Start of Available data

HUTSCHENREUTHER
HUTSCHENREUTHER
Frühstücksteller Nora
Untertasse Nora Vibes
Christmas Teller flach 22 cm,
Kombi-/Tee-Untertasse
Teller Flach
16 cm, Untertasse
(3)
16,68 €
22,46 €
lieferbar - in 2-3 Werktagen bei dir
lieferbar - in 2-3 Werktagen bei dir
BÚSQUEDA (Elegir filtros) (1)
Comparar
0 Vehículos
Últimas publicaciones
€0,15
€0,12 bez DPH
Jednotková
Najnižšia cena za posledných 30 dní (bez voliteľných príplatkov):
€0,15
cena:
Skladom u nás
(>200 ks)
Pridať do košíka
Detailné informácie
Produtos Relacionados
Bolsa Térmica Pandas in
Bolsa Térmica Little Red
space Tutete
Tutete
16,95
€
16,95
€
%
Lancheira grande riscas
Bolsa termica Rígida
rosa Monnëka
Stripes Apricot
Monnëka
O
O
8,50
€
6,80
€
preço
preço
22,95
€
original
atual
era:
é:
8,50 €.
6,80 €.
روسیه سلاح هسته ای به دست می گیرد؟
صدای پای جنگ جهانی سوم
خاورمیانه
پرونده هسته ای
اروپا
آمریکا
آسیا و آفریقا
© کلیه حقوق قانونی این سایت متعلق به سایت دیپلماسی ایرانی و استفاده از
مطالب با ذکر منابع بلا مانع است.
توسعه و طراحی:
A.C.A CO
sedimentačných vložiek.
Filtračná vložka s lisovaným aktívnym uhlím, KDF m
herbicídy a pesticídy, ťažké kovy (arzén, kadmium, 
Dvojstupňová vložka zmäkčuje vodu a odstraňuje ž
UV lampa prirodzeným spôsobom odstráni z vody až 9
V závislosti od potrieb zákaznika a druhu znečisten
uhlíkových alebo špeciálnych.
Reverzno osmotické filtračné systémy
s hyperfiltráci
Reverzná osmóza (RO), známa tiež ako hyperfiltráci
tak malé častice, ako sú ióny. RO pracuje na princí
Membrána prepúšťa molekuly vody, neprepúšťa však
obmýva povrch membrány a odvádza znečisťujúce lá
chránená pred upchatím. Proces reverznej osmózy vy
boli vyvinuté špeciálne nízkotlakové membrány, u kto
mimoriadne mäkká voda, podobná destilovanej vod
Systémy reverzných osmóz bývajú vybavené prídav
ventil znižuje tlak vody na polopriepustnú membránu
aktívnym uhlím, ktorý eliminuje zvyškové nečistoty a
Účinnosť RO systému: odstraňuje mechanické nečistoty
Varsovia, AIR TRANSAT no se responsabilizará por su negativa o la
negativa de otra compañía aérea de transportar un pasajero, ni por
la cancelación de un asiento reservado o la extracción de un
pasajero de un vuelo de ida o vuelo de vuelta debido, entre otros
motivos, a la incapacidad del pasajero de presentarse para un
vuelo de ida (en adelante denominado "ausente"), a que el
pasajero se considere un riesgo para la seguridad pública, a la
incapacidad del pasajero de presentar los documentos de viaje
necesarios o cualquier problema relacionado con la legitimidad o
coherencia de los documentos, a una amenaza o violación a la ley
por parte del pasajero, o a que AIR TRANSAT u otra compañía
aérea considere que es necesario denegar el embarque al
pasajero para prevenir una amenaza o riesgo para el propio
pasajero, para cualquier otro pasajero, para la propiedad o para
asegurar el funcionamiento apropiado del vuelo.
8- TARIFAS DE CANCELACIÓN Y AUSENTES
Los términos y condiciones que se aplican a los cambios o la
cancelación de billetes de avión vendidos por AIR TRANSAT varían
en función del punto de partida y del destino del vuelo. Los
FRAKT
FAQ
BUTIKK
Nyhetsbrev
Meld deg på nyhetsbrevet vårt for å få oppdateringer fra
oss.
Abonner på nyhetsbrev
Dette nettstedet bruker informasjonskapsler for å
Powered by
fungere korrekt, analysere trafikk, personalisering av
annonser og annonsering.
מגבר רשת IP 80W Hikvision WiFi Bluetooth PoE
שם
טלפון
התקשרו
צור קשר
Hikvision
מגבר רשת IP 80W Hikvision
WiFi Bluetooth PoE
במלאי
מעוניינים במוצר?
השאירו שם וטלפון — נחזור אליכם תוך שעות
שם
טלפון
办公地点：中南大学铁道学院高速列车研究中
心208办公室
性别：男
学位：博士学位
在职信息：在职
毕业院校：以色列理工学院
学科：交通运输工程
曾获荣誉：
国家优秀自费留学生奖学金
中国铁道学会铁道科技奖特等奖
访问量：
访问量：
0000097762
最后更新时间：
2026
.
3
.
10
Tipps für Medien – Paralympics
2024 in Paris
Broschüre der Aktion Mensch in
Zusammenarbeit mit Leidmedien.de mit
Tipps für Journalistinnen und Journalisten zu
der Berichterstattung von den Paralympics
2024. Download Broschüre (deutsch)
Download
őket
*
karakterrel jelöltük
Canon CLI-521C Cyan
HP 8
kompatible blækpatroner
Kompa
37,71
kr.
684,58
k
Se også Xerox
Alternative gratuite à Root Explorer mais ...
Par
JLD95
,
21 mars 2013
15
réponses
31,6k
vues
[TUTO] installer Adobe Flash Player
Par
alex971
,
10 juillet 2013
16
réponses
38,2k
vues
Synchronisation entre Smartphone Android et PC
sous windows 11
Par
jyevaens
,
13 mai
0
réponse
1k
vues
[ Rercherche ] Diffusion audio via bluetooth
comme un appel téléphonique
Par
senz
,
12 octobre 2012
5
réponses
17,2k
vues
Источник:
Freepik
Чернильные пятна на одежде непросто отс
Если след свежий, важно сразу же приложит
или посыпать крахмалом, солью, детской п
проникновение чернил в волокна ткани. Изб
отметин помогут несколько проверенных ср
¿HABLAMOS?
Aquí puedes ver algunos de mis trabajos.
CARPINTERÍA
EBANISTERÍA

End of Available data

*Task prompt:*
Check each line of the records for the string "Nora" and copy those that have it.

*Task solution:*
Frühstücksteller Nora
Untertasse Nora Vibes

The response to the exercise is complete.